Dass das tatsächlich so ist, zeigt sich derzeit wieder, wo die Bevölkerung mit täglichen Schreckensnachrichten über eine nazistische Terrorzelle in Atem gehalten wird, wobei die Dinge mehr als nur mysteriös sind: Da werden in Eisenach in einem Wohnmobil zwei Männer tot aufgefunden, die schließlich und endlich als Mitglieder dieser Zelle identifiziert werden. Wie sie zu Tode gekommen sind, weiß niemand. War es Fremdeinwirkung, ein Unfall oder sind sich die beiden gegenseitig an die Gurgel gegangen? Dann wird als Dritte im Bunde eine Frau verhaftet und zu allem Überfluss musste in Zwickau auch noch ein Haus in die Luft gejagt werden, in dem das Trio über Jahre ungehindert sein Unwesen treiben konnte. Wie sich weiter herausstellt, waren die Nazis zudem noch im so gern als „Hochburg der DDR-Opposition“ glorifizierten Jena aktiv gewesen. Besteht da ein Zusammenhang? Tatsache ist zumindest, dass jene selbsternannte „Bürgerbewegung“ ein sehr heterogenes Sammelbecken war, das allenfalls eine gemeinsame Grundlage hatte – einen sehr militanten, aggressiven und hysterischen Antikommunismus. Unter diesem Dach hatten sich damals auch bislang im Geheimen ihre nazistische Gesinnung gepflegt Habende eingefunden, verstärkt durch nach der Grenzöffnung aus der BRD und Berlin (West) hereinflutende NPD-Leute, die sehr schnell Morgenluft gewittert hatten. Wenigstens 10 Morde an Mitbürgern ausländischer Herkunft gehen auf das Verbrechenskonto allein dieser Terrorzelle, von der mittlerweile weitere Mitglieder präsentiert wurden. Immer mehr sickert durch, dass der jetzt so eifrig zuschlagende Verfassungsschutz über Jahre hinweg zumindest Kenntnis von dieser Gruppe hatte. Verantwortlich für dessen Untätigkeit, richtiger gesagt aktive Führung, ist natürlich niemand. Auf alle Fälle ist damit zu rechnen, dass alle in diese Richtung gehenden Untersuchungen irgendwann im Sande verlaufen werden. Warum? Die Antwort wurde schon gegeben.

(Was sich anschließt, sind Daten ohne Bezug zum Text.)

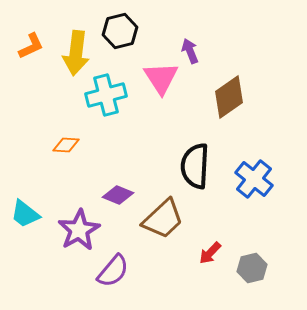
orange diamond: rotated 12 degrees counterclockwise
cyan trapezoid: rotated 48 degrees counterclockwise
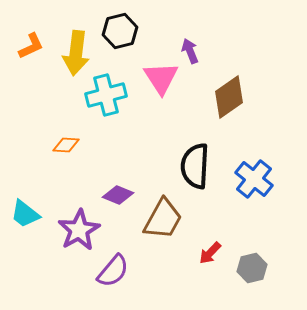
brown trapezoid: rotated 18 degrees counterclockwise
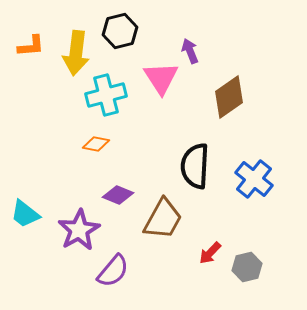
orange L-shape: rotated 20 degrees clockwise
orange diamond: moved 30 px right, 1 px up; rotated 8 degrees clockwise
gray hexagon: moved 5 px left, 1 px up
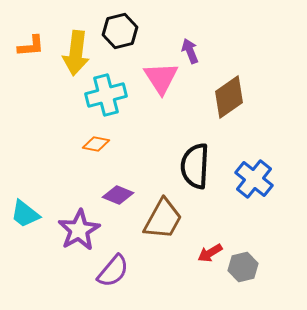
red arrow: rotated 15 degrees clockwise
gray hexagon: moved 4 px left
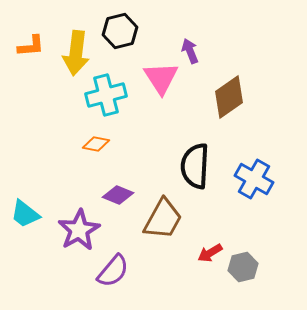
blue cross: rotated 9 degrees counterclockwise
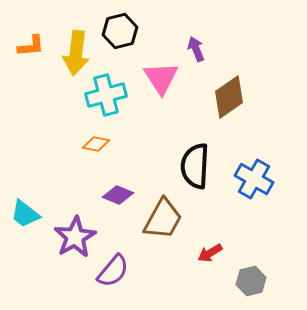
purple arrow: moved 6 px right, 2 px up
purple star: moved 4 px left, 7 px down
gray hexagon: moved 8 px right, 14 px down
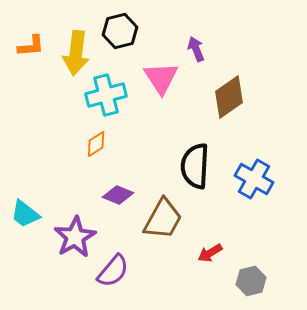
orange diamond: rotated 44 degrees counterclockwise
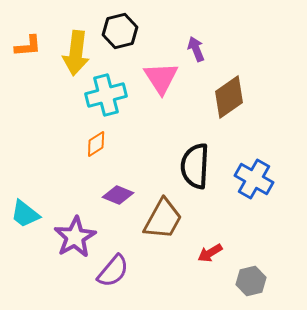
orange L-shape: moved 3 px left
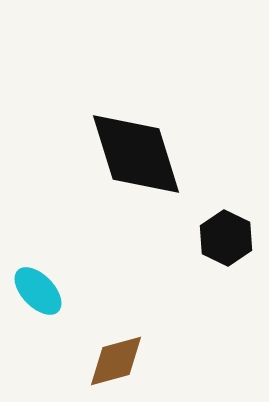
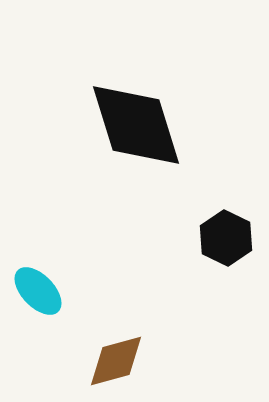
black diamond: moved 29 px up
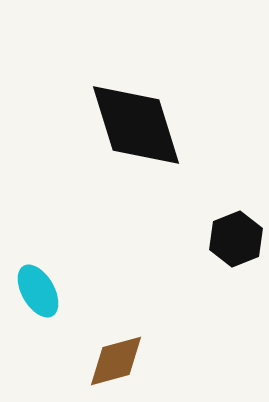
black hexagon: moved 10 px right, 1 px down; rotated 12 degrees clockwise
cyan ellipse: rotated 14 degrees clockwise
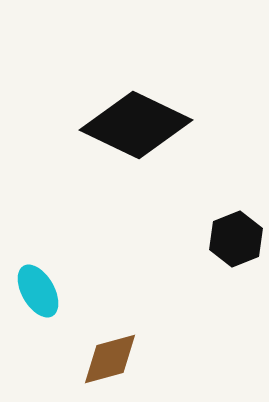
black diamond: rotated 47 degrees counterclockwise
brown diamond: moved 6 px left, 2 px up
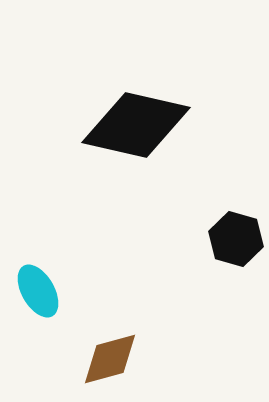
black diamond: rotated 13 degrees counterclockwise
black hexagon: rotated 22 degrees counterclockwise
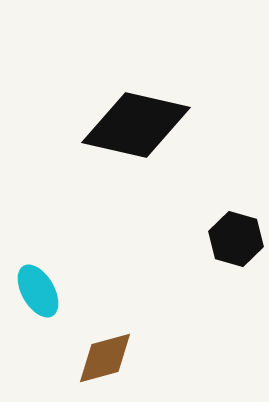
brown diamond: moved 5 px left, 1 px up
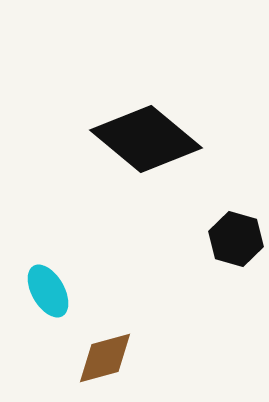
black diamond: moved 10 px right, 14 px down; rotated 27 degrees clockwise
cyan ellipse: moved 10 px right
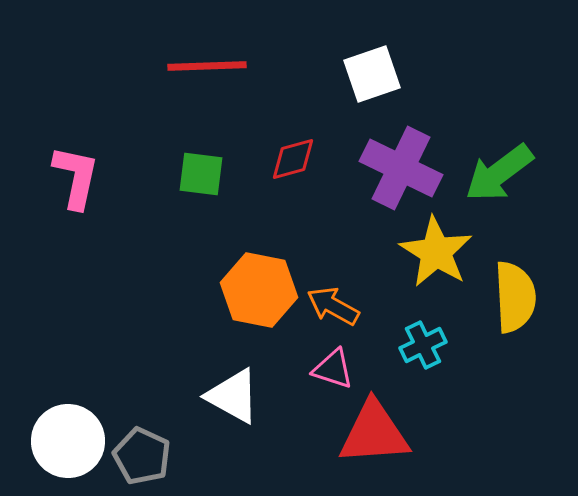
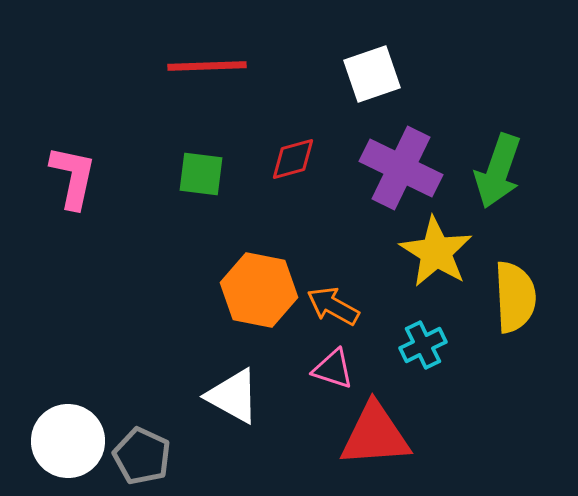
green arrow: moved 1 px left, 2 px up; rotated 34 degrees counterclockwise
pink L-shape: moved 3 px left
red triangle: moved 1 px right, 2 px down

Ansonsten würden sich die systemtragenden Parteien nicht seit Jahr und Tag mit einer Energie und Zähigkeit, die einer besseren Sache wert wären, gegen eine grundgesetzliche Verankerung des Antifaschismus sträuben. Eifervoll wurde dagegen jener Artikel 131 in das Grundgesetz eingefügt, der durch ihre Tätigkeit im „Dritten Reich“ schwerbelasteten Personen die reibungslose Übernahme in den Staatsdienst der BRD ermöglichte und ihnen außerdem auskömmliche Renten und Pensionen sicherte. Es gab auch nie Probleme, Wehrmacht und Legion „Condor“ in das Traditionsverständnis der Bundeswehr einzubeziehen, Einheiten und Kasernen ungeachtet begangener Kriegsverbrechen nach Militärs des „Dritten Reiches“ zu benennen. Außerdem darf faschistische Ideologie ungehindert verbreitet werden – man schaue sich nur die vielen Internet-Seiten an, auf denen Ritterkreuzträger von Wehrmacht und Waffen-SS glorifiziert werden. Krieg und Zerstörung werden als „militärische Leistungen“ der daran beteiligten Einheiten gepriesen. Nicht vergessen werden darf außerdem, dass es für die offizielle BRD – mit Ausnahme der mutigen Worte des damaligen Bundespräsidenten Richard von Weizsäcker 1985 – keine Befreiung vom Faschismus, sondern allenfalls einen zu betrauernden „Tag der Kapitulation“ gibt. In der DDR im Geiste des Antifaschismus erzogene und heute das kapitalistische System stützende Politikerinnen und Politiker haben sich dem sehr schnell angepasst – Karriere geht eben über alles. Da muss sich der Protest gegen Nazis zwangsläufig im Kreise drehen und am Ende zum wirkungslosen Ritual verkommen.